To do: Could you extract every entry below and reproduce it exactly?

*** Records for the task Section Begins ***

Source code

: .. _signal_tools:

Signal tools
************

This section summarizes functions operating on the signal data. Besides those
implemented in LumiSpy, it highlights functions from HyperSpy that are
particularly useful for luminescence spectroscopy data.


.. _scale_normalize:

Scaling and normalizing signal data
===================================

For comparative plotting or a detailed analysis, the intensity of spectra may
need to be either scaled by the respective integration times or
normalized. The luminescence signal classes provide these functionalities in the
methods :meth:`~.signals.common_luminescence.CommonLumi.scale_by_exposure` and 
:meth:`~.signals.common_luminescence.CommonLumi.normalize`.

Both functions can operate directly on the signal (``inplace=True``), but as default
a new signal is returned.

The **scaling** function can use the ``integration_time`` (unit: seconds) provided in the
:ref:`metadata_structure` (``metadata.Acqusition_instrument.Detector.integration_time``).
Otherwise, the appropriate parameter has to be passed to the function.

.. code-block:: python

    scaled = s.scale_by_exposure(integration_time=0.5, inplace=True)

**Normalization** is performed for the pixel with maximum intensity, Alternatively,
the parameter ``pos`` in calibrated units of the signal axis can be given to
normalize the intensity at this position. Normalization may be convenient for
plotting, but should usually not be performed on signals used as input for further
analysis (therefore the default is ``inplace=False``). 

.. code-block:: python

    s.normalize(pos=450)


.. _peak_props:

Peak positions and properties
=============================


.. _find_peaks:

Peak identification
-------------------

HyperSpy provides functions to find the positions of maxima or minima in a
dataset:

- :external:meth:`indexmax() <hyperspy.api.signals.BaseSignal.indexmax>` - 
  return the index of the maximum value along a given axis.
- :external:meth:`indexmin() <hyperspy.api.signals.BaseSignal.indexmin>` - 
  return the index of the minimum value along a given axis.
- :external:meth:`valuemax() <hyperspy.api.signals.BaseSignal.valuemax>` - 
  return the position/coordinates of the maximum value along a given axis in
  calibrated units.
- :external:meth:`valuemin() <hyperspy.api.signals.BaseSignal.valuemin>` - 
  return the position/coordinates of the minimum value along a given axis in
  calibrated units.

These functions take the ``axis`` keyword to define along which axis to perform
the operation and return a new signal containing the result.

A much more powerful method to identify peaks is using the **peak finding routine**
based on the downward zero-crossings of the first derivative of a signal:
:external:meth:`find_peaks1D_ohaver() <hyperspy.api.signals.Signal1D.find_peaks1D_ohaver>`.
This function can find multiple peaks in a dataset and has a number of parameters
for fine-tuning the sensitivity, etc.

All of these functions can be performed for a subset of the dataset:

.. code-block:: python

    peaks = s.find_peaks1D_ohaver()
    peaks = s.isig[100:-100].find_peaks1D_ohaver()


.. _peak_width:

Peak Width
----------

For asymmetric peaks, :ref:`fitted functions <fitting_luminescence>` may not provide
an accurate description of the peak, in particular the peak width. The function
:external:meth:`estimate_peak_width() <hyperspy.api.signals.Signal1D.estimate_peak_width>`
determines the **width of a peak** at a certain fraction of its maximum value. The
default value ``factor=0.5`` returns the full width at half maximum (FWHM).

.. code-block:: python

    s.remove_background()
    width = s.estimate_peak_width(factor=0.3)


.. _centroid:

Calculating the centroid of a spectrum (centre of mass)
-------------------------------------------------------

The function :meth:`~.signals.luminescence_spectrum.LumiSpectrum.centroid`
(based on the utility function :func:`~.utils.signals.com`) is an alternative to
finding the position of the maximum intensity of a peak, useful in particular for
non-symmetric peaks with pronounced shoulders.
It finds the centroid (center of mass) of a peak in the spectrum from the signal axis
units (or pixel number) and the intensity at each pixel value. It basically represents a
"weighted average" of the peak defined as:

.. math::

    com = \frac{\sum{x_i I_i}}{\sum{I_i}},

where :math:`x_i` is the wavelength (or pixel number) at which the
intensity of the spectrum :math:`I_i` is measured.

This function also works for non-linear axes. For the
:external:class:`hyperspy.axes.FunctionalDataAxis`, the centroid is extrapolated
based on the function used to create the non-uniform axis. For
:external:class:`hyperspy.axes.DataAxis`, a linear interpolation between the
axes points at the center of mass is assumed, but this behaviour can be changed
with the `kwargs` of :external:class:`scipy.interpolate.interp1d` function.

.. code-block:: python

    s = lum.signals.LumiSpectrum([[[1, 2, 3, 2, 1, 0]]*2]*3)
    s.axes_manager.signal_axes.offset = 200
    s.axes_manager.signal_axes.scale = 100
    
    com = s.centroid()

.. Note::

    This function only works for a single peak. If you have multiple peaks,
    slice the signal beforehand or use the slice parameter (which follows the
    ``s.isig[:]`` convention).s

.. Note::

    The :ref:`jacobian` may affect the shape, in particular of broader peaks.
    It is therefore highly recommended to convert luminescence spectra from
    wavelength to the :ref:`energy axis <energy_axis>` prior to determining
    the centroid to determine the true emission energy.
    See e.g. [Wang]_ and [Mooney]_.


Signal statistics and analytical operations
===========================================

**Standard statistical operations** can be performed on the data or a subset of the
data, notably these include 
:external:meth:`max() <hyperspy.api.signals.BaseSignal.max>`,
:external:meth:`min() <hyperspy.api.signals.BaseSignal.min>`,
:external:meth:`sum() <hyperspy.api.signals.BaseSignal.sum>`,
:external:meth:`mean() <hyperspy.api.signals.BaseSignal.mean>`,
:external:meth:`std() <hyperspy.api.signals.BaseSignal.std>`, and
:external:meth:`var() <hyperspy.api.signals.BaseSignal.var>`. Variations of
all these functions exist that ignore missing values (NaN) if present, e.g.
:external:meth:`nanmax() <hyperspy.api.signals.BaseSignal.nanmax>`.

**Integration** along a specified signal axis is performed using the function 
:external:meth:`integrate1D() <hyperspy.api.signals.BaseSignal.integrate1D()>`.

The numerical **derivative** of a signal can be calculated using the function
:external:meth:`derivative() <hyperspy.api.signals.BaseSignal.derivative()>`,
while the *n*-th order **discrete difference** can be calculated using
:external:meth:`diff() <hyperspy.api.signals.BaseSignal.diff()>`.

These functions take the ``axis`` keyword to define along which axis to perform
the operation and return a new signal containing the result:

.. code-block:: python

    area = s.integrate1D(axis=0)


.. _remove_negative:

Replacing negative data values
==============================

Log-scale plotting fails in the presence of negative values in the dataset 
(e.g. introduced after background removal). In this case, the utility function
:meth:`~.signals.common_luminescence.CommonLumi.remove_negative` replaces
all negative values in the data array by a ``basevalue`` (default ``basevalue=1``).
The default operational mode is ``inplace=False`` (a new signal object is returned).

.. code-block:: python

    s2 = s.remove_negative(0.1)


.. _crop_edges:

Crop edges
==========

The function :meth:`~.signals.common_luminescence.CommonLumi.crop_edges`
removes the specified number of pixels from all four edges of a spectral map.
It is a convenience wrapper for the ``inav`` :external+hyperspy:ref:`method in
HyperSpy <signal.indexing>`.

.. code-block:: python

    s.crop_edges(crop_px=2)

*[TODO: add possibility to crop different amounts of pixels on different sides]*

*** Records for the task Section Ends ***

Output for this task:
Source code

: .. _signal_tools:

Signal tools
************

This section summarizes functions operating on the signal data. Besides those
implemented in LumiSpy, it highlights functions from HyperSpy that are
particularly useful for luminescence spectroscopy data.


.. _scale_normalize:

Scaling and normalizing signal data
===================================

For comparative plotting or a detailed analysis, the intensity of spectra may
need to be either scaled by the respective integration times or
normalized. The luminescence signal classes provide these functionalities in the
methods :meth:`~.signals.common_luminescence.CommonLumi.scale_by_exposure` and 
:meth:`~.signals.common_luminescence.CommonLumi.normalize`.

Both functions can operate directly on the signal (``inplace=True``), but as default
a new signal is returned.

The **scaling** function can use the ``integration_time`` (unit: seconds) provided in the
:ref:`metadata_structure` (``metadata.Acqusition_instrument.Detector.integration_time``).
Otherwise, the appropriate parameter has to be passed to the function.

.. code-block:: python

    scaled = s.scale_by_exposure(integration_time=0.5, inplace=True)

**Normalization** is performed for the pixel with maximum intensity, Alternatively,
the parameter ``pos`` in calibrated units of the signal axis can be given to
normalize the intensity at this position. Normalization may be convenient for
plotting, but should usually not be performed on signals used as input for further
analysis (therefore the default is ``inplace=False``). 

.. code-block:: python

    s.normalize(pos=450)


.. _peak_props:

Peak positions and properties
=============================


.. _find_peaks:

Peak identification
-------------------

HyperSpy provides functions to find the positions of maxima or minima in a
dataset:

- :external:meth:`indexmax() <hyperspy.api.signals.BaseSignal.indexmax>` - 
  return the index of the maximum value along a given axis.
- :external:meth:`indexmin() <hyperspy.api.signals.BaseSignal.indexmin>` - 
  return the index of the minimum value along a given axis.
- :external:meth:`valuemax() <hyperspy.api.signals.BaseSignal.valuemax>` - 
  return the position/coordinates of the maximum value along a given axis in
  calibrated units.
- :external:meth:`valuemin() <hyperspy.api.signals.BaseSignal.valuemin>` - 
  return the position/coordinates of the minimum value along a given axis in
  calibrated units.

These functions take the ``axis`` keyword to define along which axis to perform
the operation and return a new signal containing the result.

A much more powerful method to identify peaks is using the **peak finding routine**
based on the downward zero-crossings of the first derivative of a signal:
:external:meth:`find_peaks1D_ohaver() <hyperspy.api.signals.Signal1D.find_peaks1D_ohaver>`.
This function can find multiple peaks in a dataset and has a number of parameters
for fine-tuning the sensitivity, etc.

All of these functions can be performed for a subset of the dataset:

.. code-block:: python

    peaks = s.find_peaks1D_ohaver()
    peaks = s.isig[100:-100].find_peaks1D_ohaver()


.. _peak_width:

Peak Width
----------

For asymmetric peaks, :ref:`fitted functions <fitting_luminescence>` may not provide
an accurate description of the peak, in particular the peak width. The function
:external:meth:`estimate_peak_width() <hyperspy.api.signals.Signal1D.estimate_peak_width>`
determines the **width of a peak** at a certain fraction of its maximum value. The
default value ``factor=0.5`` returns the full width at half maximum (FWHM).

.. code-block:: python

    s.remove_background()
    width = s.estimate_peak_width(factor=0.3)


.. _centroid:

Calculating the centroid of a spectrum (centre of mass)
-------------------------------------------------------

The function :meth:`~.signals.luminescence_spectrum.LumiSpectrum.centroid`
(based on the utility function :func:`~.utils.signals.com`) is an alternative to
finding the position of the maximum intensity of a peak, useful in particular for
non-symmetric peaks with pronounced shoulders.
It finds the centroid (center of mass) of a peak in the spectrum from the signal axis
units (or pixel number) and the intensity at each pixel value. It basically represents a
"weighted average" of the peak defined as:

.. math::

    com = \frac{\sum{x_i I_i}}{\sum{I_i}},

where :math:`x_i` is the wavelength (or pixel number) at which the
intensity of the spectrum :math:`I_i` is measured.

This function also works for non-linear axes. For the
:external:class:`hyperspy.axes.FunctionalDataAxis`, the centroid is extrapolated
based on the function used to create the non-uniform axis. For
:external:class:`hyperspy.axes.DataAxis`, a linear interpolation between the
axes points at the center of mass is assumed, but this behaviour can be changed
with the `kwargs` of :external:class:`scipy.interpolate.interp1d` function.

.. code-block:: python

    s = lum.signals.LumiSpectrum([[[1, 2, 3, 2, 1, 0]]*2]*3)
    s.axes_manager.signal_axes.offset = 200
    s.axes_manager.signal_axes.scale = 100
    
    com = s.centroid()

.. Note::

    This function only works for a single peak. If you have multiple peaks,
    slice the signal beforehand or use the slice parameter (which follows the
    ``s.isig[:]`` convention).s

.. Note::

    The :ref:`jacobian` may affect the shape, in particular of broader peaks.
    It is therefore highly recommended to convert luminescence spectra from
    wavelength to the :ref:`energy axis <energy_axis>` prior to determining
    the centroid to determine the true emission energy.
    See e.g. [Wang]_ and [Mooney]_.


Signal statistics and analytical operations
===========================================

**Standard statistical operations** can be performed on the data or a subset of the
data, notably these include 
:external:meth:`max() <hyperspy.api.signals.BaseSignal.max>`,
:external:meth:`min() <hyperspy.api.signals.BaseSignal.min>`,
:external:meth:`sum() <hyperspy.api.signals.BaseSignal.sum>`,
:external:meth:`mean() <hyperspy.api.signals.BaseSignal.mean>`,
:external:meth:`std() <hyperspy.api.signals.BaseSignal.std>`, and
:external:meth:`var() <hyperspy.api.signals.BaseSignal.var>`. Variations of
all these functions exist that ignore missing values (NaN) if present, e.g.
:external:meth:`nanmax() <hyperspy.api.signals.BaseSignal.nanmax>`.

**Integration** along a specified signal axis is performed using the function 
:external:meth:`integrate1D() <hyperspy.api.signals.BaseSignal.integrate1D()>`.

The numerical **derivative** of a signal can be calculated using the function
:external:meth:`derivative() <hyperspy.api.signals.BaseSignal.derivative()>`,
while the *n*-th order **discrete difference** can be calculated using
:external:meth:`diff() <hyperspy.api.signals.BaseSignal.diff()>`.

These functions take the ``axis`` keyword to define along which axis to perform
the operation and return a new signal containing the result:

.. code-block:: python

    area = s.integrate1D(axis=0)


.. _remove_negative:

Replacing negative data values
==============================

Log-scale plotting fails in the presence of negative values in the dataset 
(e.g. introduced after background removal). In this case, the utility function
:meth:`~.signals.common_luminescence.CommonLumi.remove_negative` replaces
all negative values in the data array by a ``basevalue`` (default ``basevalue=1``).
The default operational mode is ``inplace=False`` (a new signal object is returned).

.. code-block:: python

    s2 = s.remove_negative(0.1)


.. _crop_edges:

Crop edges
==========

The function :meth:`~.signals.common_luminescence.CommonLumi.crop_edges`
removes the specified number of pixels from all four edges of a spectral map.
It is a convenience wrapper for the ``inav`` :external+hyperspy:ref:`method in
HyperSpy <signal.indexing>`.

.. code-block:: python

    s.crop_edges(crop_px=2)

*[TODO: add possibility to crop different amounts of pixels on different sides]*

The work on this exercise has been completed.